Herald is an S3 proxy focused on routing, protocol translation, and core object operations. The following are not currently supported (or are partial):

  • Bucket subresources: Bucket policies (?policy), lifecycle (?lifecycle), versioning config (?versioning), tagging (?tagging), ACLs (?acl), website (?website), public access block (?publicAccessBlock), replication, logging, inventory, metrics, ownership controls.
  • Object subresources: Object ACLs, tagging, legal hold, retention (Object Lock), S3 Select. Multi-Object Delete (POST ?delete) is not implemented. Copy Object (PUT with x-amz-copy-source) is supported.
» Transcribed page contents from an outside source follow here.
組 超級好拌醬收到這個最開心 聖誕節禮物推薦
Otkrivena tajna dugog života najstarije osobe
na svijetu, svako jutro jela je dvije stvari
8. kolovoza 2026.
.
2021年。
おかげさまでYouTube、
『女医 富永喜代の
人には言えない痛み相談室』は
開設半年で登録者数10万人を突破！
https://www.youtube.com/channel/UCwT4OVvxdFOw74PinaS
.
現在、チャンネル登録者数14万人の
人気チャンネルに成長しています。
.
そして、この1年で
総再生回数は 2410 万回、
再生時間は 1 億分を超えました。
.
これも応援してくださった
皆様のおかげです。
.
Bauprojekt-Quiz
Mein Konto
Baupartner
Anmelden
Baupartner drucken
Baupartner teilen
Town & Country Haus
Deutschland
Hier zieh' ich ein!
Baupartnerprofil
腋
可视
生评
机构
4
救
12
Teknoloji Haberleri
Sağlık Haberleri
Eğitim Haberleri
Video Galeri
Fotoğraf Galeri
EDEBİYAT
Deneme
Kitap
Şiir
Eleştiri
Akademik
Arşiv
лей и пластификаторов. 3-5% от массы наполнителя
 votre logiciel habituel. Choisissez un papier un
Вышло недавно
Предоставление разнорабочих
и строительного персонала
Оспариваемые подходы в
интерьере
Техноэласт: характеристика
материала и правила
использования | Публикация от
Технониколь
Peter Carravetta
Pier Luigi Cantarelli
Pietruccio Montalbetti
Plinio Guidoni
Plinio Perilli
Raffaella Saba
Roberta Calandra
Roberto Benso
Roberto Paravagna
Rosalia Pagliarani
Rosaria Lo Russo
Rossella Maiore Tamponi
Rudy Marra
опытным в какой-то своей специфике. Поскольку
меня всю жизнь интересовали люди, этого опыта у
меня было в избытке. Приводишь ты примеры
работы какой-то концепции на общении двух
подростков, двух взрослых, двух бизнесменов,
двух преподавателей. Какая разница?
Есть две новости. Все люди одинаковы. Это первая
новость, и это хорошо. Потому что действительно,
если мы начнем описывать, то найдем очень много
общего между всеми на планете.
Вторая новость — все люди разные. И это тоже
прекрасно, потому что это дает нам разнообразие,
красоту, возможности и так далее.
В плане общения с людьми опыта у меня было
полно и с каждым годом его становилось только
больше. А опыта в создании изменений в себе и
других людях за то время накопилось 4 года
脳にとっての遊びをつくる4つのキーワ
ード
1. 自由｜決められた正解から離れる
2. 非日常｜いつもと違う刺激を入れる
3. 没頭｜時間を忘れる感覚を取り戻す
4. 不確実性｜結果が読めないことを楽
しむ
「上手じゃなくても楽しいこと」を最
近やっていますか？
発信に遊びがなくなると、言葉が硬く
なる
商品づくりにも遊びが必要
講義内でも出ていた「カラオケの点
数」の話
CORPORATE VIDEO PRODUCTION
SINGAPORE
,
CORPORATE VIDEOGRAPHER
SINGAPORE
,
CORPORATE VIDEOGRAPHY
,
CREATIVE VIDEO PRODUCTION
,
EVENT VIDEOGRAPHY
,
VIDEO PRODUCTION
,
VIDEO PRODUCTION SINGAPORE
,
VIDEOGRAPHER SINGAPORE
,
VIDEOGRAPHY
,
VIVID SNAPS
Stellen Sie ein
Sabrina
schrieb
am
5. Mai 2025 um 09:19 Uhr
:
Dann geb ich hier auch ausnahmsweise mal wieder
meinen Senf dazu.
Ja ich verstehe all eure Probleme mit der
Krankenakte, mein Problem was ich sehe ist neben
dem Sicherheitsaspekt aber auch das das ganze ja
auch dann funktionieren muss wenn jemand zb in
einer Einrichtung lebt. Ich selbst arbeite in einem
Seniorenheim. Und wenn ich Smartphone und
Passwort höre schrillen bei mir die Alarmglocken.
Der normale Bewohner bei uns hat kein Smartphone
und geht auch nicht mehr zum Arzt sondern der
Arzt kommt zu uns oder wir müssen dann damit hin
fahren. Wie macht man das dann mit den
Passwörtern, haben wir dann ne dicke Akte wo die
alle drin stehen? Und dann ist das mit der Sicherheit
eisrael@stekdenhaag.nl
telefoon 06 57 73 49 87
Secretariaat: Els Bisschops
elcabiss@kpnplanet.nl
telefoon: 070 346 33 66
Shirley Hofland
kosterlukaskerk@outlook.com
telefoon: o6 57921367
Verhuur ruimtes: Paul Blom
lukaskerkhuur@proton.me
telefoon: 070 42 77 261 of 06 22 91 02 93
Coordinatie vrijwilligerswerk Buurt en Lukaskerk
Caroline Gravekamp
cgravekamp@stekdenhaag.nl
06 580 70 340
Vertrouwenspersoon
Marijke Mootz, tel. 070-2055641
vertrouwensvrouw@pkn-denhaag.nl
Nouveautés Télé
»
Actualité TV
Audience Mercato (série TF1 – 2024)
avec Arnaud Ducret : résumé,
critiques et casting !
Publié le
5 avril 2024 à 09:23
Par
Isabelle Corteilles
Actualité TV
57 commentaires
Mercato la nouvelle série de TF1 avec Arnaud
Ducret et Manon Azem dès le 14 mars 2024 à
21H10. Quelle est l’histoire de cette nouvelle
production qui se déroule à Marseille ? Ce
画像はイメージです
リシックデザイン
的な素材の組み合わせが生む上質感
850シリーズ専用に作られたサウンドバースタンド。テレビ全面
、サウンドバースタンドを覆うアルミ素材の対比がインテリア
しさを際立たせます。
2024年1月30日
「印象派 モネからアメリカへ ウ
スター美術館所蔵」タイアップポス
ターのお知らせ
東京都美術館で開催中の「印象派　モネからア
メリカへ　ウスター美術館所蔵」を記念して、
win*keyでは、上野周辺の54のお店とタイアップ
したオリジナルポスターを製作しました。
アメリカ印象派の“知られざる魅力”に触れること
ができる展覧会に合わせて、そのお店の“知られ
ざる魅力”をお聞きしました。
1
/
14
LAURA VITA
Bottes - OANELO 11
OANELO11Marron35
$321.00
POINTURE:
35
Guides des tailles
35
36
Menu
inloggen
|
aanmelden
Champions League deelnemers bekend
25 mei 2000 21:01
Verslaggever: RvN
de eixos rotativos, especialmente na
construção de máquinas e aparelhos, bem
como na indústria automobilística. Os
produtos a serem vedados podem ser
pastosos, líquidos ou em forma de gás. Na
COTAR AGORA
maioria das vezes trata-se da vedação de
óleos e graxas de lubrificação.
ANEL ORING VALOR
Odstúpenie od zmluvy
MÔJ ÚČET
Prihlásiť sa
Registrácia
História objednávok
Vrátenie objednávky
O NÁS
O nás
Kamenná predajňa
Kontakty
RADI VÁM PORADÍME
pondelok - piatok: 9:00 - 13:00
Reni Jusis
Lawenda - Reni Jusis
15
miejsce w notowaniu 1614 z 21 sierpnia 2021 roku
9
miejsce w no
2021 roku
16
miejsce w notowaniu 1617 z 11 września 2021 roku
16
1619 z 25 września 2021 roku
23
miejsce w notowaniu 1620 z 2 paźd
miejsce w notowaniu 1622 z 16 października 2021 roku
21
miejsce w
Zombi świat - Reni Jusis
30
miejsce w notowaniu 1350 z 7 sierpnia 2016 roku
  • Object operations: GetObjectAttributes (?attributes) is not implemented. Checksum headers (x-amz-checksum-*) and conditional requests (If-Match, etc.) are not fully supported.
  • List enhancements: encoding-type=url, special delimiter handling, ListObjectsV2 FetchOwner, unordered listing behavior may not match S3.
  • Auth & IAM: No IAM policy evaluation, STS, or web identity federation. Anonymous access for public buckets/objects is not implemented. Invalid or missing SigV4 auth may not return 403/400 as expected.
  • Validation & protocol: Bucket naming rules (length, format) are not strictly enforced. HTTP 100 Continue (Expect: 100-continue) is not supported. Some error codes and response fields may differ from S3.

For the full list of missing functionality and focus tests (from the s3-tests suite), see TODO.md.